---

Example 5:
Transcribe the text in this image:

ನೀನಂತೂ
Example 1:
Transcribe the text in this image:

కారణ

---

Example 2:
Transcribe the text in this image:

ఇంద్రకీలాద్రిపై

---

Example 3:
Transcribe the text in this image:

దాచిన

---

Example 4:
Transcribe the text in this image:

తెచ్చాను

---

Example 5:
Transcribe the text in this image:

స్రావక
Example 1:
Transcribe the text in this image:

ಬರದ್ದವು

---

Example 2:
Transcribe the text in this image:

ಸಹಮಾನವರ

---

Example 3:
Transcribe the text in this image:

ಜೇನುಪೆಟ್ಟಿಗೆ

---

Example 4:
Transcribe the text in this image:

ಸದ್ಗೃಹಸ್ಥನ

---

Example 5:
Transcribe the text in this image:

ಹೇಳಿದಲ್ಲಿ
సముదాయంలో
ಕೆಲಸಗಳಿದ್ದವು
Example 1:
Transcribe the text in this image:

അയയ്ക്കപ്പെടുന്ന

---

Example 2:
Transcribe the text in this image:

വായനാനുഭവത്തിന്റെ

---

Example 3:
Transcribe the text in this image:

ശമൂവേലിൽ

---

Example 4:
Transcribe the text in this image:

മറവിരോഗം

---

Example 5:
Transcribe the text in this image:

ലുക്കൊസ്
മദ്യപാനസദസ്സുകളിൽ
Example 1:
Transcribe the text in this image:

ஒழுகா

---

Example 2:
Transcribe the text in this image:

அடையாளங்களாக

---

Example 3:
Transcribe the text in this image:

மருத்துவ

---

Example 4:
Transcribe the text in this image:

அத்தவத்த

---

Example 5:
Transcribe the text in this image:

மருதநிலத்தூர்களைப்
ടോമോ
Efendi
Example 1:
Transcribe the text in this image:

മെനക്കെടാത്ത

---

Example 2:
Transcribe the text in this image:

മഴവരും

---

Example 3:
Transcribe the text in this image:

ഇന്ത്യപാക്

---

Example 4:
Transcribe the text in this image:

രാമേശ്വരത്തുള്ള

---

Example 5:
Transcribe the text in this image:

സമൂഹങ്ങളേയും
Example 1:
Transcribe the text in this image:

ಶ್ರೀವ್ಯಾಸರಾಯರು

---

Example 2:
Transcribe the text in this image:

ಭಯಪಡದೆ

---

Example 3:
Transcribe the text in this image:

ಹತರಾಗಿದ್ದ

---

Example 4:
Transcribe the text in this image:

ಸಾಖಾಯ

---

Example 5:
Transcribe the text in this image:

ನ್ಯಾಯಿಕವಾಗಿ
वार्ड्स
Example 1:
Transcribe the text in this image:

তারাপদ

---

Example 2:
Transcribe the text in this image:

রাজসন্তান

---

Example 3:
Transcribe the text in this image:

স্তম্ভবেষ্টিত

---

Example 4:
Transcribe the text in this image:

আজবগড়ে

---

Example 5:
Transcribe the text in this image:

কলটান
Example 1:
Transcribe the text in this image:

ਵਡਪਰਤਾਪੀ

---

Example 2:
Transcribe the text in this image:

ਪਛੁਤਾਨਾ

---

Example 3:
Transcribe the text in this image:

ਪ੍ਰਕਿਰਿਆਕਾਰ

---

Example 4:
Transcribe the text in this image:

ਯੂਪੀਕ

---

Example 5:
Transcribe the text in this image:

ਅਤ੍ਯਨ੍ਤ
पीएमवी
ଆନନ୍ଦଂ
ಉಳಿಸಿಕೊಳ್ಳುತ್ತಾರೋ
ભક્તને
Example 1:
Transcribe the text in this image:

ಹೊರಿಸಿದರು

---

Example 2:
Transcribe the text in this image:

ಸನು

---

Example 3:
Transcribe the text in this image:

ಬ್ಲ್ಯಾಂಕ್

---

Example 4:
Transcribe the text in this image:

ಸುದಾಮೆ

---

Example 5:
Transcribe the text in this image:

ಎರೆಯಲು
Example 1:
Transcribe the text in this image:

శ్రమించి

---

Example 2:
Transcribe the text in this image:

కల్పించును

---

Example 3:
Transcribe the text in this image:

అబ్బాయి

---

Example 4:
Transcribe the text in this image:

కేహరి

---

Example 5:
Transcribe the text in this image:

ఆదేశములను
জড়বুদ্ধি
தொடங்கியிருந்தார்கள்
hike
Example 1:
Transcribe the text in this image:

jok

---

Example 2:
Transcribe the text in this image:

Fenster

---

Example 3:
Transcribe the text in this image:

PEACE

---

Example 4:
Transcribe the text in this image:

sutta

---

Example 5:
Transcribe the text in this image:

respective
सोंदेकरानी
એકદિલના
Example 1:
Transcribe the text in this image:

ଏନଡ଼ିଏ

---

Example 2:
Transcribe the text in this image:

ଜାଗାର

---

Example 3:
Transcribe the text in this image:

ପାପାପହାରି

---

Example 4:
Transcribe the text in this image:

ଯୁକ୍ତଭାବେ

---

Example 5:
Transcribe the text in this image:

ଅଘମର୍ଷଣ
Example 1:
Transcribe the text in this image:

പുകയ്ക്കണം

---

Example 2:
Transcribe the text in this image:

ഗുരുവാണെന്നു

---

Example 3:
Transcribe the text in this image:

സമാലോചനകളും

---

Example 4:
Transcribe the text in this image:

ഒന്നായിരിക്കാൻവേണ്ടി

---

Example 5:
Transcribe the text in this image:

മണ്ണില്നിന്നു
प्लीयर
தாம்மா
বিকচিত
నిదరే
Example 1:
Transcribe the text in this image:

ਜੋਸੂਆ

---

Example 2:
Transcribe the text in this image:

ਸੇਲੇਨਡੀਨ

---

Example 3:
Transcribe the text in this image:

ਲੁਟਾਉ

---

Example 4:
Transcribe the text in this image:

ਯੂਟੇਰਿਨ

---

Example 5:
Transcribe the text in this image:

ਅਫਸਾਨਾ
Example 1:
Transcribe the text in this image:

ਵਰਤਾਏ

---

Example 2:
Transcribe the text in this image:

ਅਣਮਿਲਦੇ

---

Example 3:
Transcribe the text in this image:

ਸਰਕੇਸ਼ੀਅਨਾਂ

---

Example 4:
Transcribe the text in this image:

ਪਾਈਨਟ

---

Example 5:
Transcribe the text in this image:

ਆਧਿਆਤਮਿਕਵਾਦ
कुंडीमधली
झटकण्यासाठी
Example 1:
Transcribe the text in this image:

#### ABOUT THIS EXERCISE:
Write out all the entries once more, exactly.

#### TASK ANSWER:
---

Example 5:
Transcribe the text in this image:

ನೀನಂತೂ
Example 1:
Transcribe the text in this image:

కారణ

---

Example 2:
Transcribe the text in this image:

ఇంద్రకీలాద్రిపై

---

Example 3:
Transcribe the text in this image:

దాచిన

---

Example 4:
Transcribe the text in this image:

తెచ్చాను

---

Example 5:
Transcribe the text in this image:

స్రావక
Example 1:
Transcribe the text in this image:

ಬರದ್ದವು

---

Example 2:
Transcribe the text in this image:

ಸಹಮಾನವರ

---

Example 3:
Transcribe the text in this image:

ಜೇನುಪೆಟ್ಟಿಗೆ

---

Example 4:
Transcribe the text in this image:

ಸದ್ಗೃಹಸ್ಥನ

---

Example 5:
Transcribe the text in this image:

ಹೇಳಿದಲ್ಲಿ
సముదాయంలో
ಕೆಲಸಗಳಿದ್ದವು
Example 1:
Transcribe the text in this image:

അയയ്ക്കപ്പെടുന്ന

---

Example 2:
Transcribe the text in this image:

വായനാനുഭവത്തിന്റെ

---

Example 3:
Transcribe the text in this image:

ശമൂവേലിൽ

---

Example 4:
Transcribe the text in this image:

മറവിരോഗം

---

Example 5:
Transcribe the text in this image:

ലുക്കൊസ്
മദ്യപാനസദസ്സുകളിൽ
Example 1:
Transcribe the text in this image:

ஒழுகா

---

Example 2:
Transcribe the text in this image:

அடையாளங்களாக

---

Example 3:
Transcribe the text in this image:

மருத்துவ

---

Example 4:
Transcribe the text in this image:

அத்தவத்த

---

Example 5:
Transcribe the text in this image:

மருதநிலத்தூர்களைப்
ടോമോ
Efendi
Example 1:
Transcribe the text in this image:

മെനക്കെടാത്ത

---

Example 2:
Transcribe the text in this image:

മഴവരും

---

Example 3:
Transcribe the text in this image:

ഇന്ത്യപാക്

---

Example 4:
Transcribe the text in this image:

രാമേശ്വരത്തുള്ള

---

Example 5:
Transcribe the text in this image:

സമൂഹങ്ങളേയും
Example 1:
Transcribe the text in this image:

ಶ್ರೀವ್ಯಾಸರಾಯರು

---

Example 2:
Transcribe the text in this image:

ಭಯಪಡದೆ

---

Example 3:
Transcribe the text in this image:

ಹತರಾಗಿದ್ದ

---

Example 4:
Transcribe the text in this image:

ಸಾಖಾಯ

---

Example 5:
Transcribe the text in this image:

ನ್ಯಾಯಿಕವಾಗಿ
वार्ड्स
Example 1:
Transcribe the text in this image:

তারাপদ

---

Example 2:
Transcribe the text in this image:

রাজসন্তান

---

Example 3:
Transcribe the text in this image:

স্তম্ভবেষ্টিত

---

Example 4:
Transcribe the text in this image:

আজবগড়ে

---

Example 5:
Transcribe the text in this image:

কলটান
Example 1:
Transcribe the text in this image:

ਵਡਪਰਤਾਪੀ

---

Example 2:
Transcribe the text in this image:

ਪਛੁਤਾਨਾ

---

Example 3:
Transcribe the text in this image:

ਪ੍ਰਕਿਰਿਆਕਾਰ

---

Example 4:
Transcribe the text in this image:

ਯੂਪੀਕ

---

Example 5:
Transcribe the text in this image:

ਅਤ੍ਯਨ੍ਤ
पीएमवी
ଆନନ୍ଦଂ
ಉಳಿಸಿಕೊಳ್ಳುತ್ತಾರೋ
ભક્તને
Example 1:
Transcribe the text in this image:

ಹೊರಿಸಿದರು

---

Example 2:
Transcribe the text in this image:

ಸನು

---

Example 3:
Transcribe the text in this image:

ಬ್ಲ್ಯಾಂಕ್

---

Example 4:
Transcribe the text in this image:

ಸುದಾಮೆ

---

Example 5:
Transcribe the text in this image:

ಎರೆಯಲು
Example 1:
Transcribe the text in this image:

శ్రమించి

---

Example 2:
Transcribe the text in this image:

కల్పించును

---

Example 3:
Transcribe the text in this image:

అబ్బాయి

---

Example 4:
Transcribe the text in this image:

కేహరి

---

Example 5:
Transcribe the text in this image:

ఆదేశములను
জড়বুদ্ধি
தொடங்கியிருந்தார்கள்
hike
Example 1:
Transcribe the text in this image:

jok

---

Example 2:
Transcribe the text in this image:

Fenster

---

Example 3:
Transcribe the text in this image:

PEACE

---

Example 4:
Transcribe the text in this image:

sutta

---

Example 5:
Transcribe the text in this image:

respective
सोंदेकरानी
એકદિલના
Example 1:
Transcribe the text in this image:

ଏନଡ଼ିଏ

---

Example 2:
Transcribe the text in this image:

ଜାଗାର

---

Example 3:
Transcribe the text in this image:

ପାପାପହାରି

---

Example 4:
Transcribe the text in this image:

ଯୁକ୍ତଭାବେ

---

Example 5:
Transcribe the text in this image:

ଅଘମର୍ଷଣ
Example 1:
Transcribe the text in this image:

പുകയ്ക്കണം

---

Example 2:
Transcribe the text in this image:

ഗുരുവാണെന്നു

---

Example 3:
Transcribe the text in this image:

സമാലോചനകളും

---

Example 4:
Transcribe the text in this image:

ഒന്നായിരിക്കാൻവേണ്ടി

---

Example 5:
Transcribe the text in this image:

മണ്ണില്നിന്നു
प्लीयर
தாம்மா
বিকচিত
నిదరే
Example 1:
Transcribe the text in this image:

ਜੋਸੂਆ

---

Example 2:
Transcribe the text in this image:

ਸੇਲੇਨਡੀਨ

---

Example 3:
Transcribe the text in this image:

ਲੁਟਾਉ

---

Example 4:
Transcribe the text in this image:

ਯੂਟੇਰਿਨ

---

Example 5:
Transcribe the text in this image:

ਅਫਸਾਨਾ
Example 1:
Transcribe the text in this image:

ਵਰਤਾਏ

---

Example 2:
Transcribe the text in this image:

ਅਣਮਿਲਦੇ

---

Example 3:
Transcribe the text in this image:

ਸਰਕੇਸ਼ੀਅਨਾਂ

---

Example 4:
Transcribe the text in this image:

ਪਾਈਨਟ

---

Example 5:
Transcribe the text in this image:

ਆਧਿਆਤਮਿਕਵਾਦ
कुंडीमधली
झटकण्यासाठी
Example 1:
Transcribe the text in this image:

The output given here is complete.